Most people can benefit from taking a multivitamin on a daily basis. However, it’s common to experience mild nausea when taking them in the morning on an empty stomach. Make sure to take with a meal that includes a balanced amount of fat, carbohydrates and proteins to ensure your stomach produces the ideal amount of acids for optimal absorption. If you still get an upset stomach, try taking your multi before bed with a light snack.
Melatonin (Sleep Aid)
Melatonin is a naturally occurring hormone that is connected with helping modulated our circadian rhythm and promoting restful sleep. While it may seem instinctual to take it at bedtime, this may not always be best. If you simply have the occasional trouble falling asleep, take 10mg about a half hour before bed. However, if you have certain abnormalities in your circadian rhythm (aka biological clock), taking it this close to bedtime won’t help.

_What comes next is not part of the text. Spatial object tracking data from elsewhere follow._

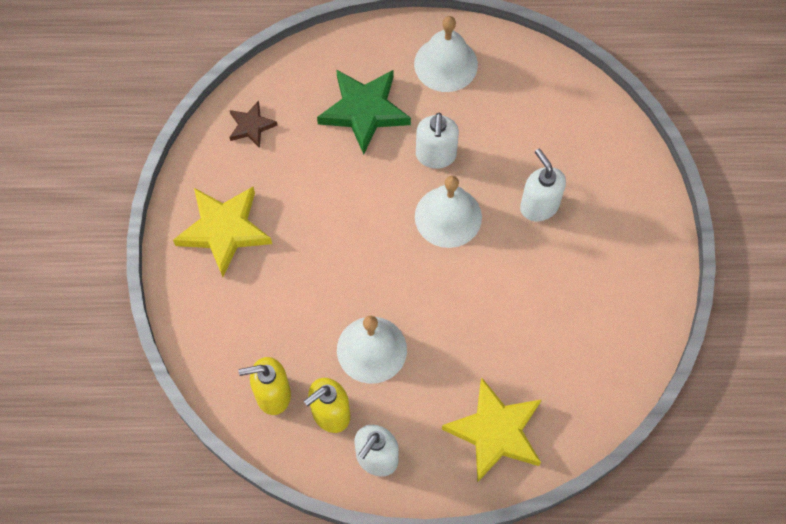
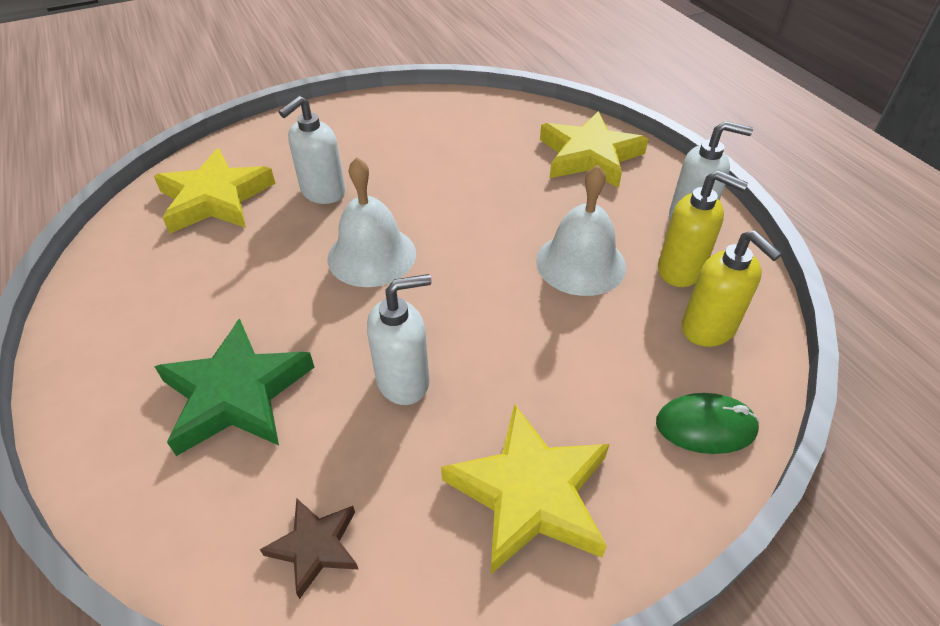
camera: 115 degrees left, 20 degrees down
(210, 342) = (705, 426): none -> green mouse
(435, 156) = (287, 292): white soap dispenser -> white soap dispenser (404, 381)
(446, 64) = (127, 330): white bell -> none
(564, 132) = (215, 198): none -> yellow star

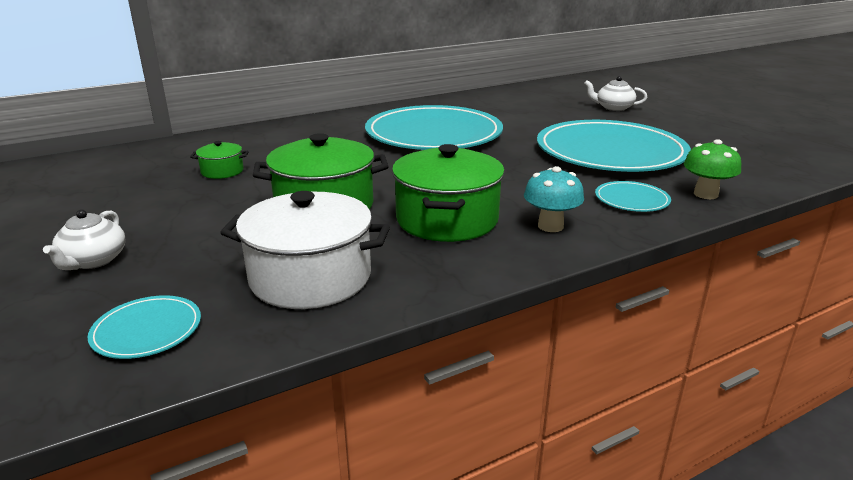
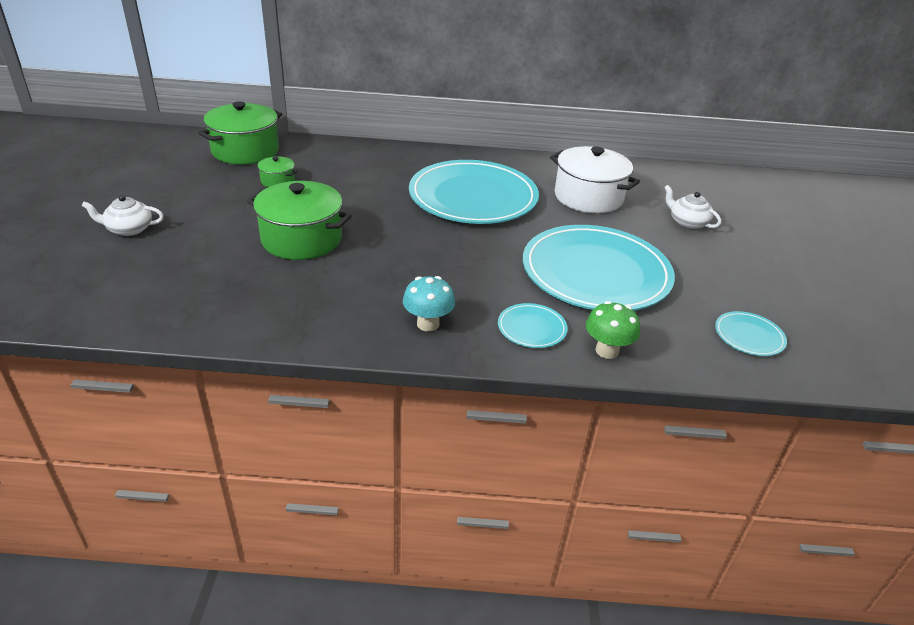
camera: 30 degrees right, 10 degrees up
(93, 260) = (129, 229): white teapot -> white teapot turned 45 degrees clockwise
(147, 330) = (101, 292): turquoise plate -> turquoise plate (749, 336)
(310, 277) = (221, 295): white pot -> white pot (588, 197)
(447, 219) = (364, 286): green pot -> green pot (245, 151)

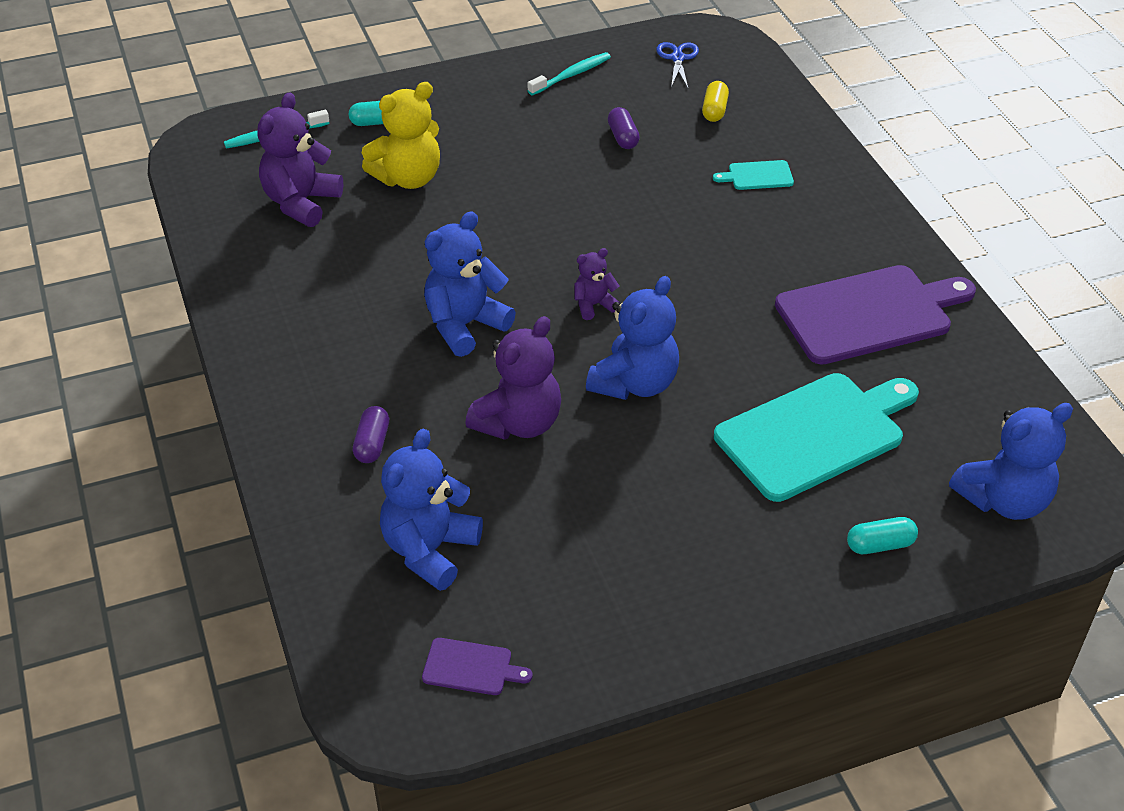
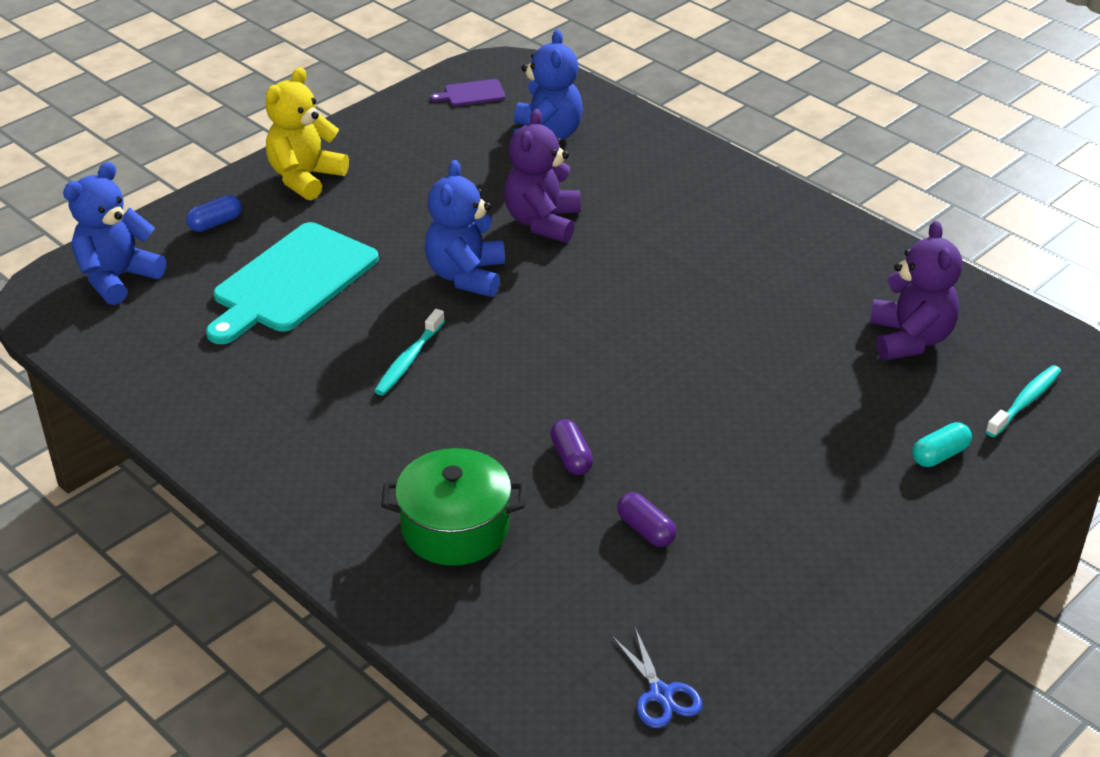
camera: 155 degrees right, 5 degrees down
(372, 444) = (643, 179): purple capsule -> purple capsule (571, 457)
(408, 178) = (835, 398): yellow teddy bear -> yellow teddy bear (305, 178)
(465, 325) = (648, 278): blue teddy bear -> none
(571, 75) = (779, 608): turquoise toothbrush -> turquoise toothbrush (409, 360)
(594, 305) = (545, 328): purple teddy bear -> none
(714, 110) = (558, 613): yellow capsule -> none
(757, 176) = (455, 528): turquoise cutting board -> green pot
(869, 314) = (272, 399): purple cutting board -> none
(880, 545) = (215, 223): turquoise capsule -> blue capsule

For example, if you’re a natural night owl and need to fall asleep by a certain time, you may want to take it up to three hours before the desired bedtime. Conversely, if you suffer from Advanced Sleep-Wake Disorder (you go to sleep abnormally early and wake up hours before you wanted to rise) you will actually want to take the melatonin in the morning rather than before bed.
As for calcium, the optimum time and way to take it depends on the type. If you’re taking Calcium Citrate, you can take it with or without food. On the other hand, if you’re taking Calcium Carbonate, take it with a meal as the stomach acids secreted during eating helps our bodies absorb it better. By the way: calcium carbonate is typically more concentrated and thus stronger, while citrate is gentler on the stomach and easier to absorb.
A general rule of them for both calcium strains, is to take it in smaller doses, twice a day.
Iron is best broken down when taken without food. Vitamin C has been proven to help it absorb better, so taking it with some orange juice or your Vitamin C tablet is also recommended. You will also want to avoid taking Calcium with your iron supplement, as it can block its absorption.
Fat Soluble Vitamins (A, D, E, K)
As with Vitamin D, other fat soluble vitamins are absorbed in the body, transported through the blood, and stored in the liver and tissues for later use. They’re better absorbed when taken with a large meal, or with a snack with plenty of healthy fats like nuts or avocado. Because they’re stored in the body’s tissues–unlike the water soluble vitamins- it’s important to make sure you aren’t taking too much of any one of these vitamins. Taking too much of them can lead to excess buildup, which can cause a number of dangerous health problems.
Probiotics & Fermented Foods
Probiotic supplementation is important for your gut health and to keep your immune system functioning at its best. To get the most from taking/eating probiotics, it’s best to do so without food or at bedtime. The digestive enzymes excreted during and after we eat can hinder proper absorption.
Generally speaking, fish oil and omega-3 fatty acid supplements can be taken any time of day with or without food. However, some people complain of a fishy taste after taking them, which can be prevented by taken before a meal.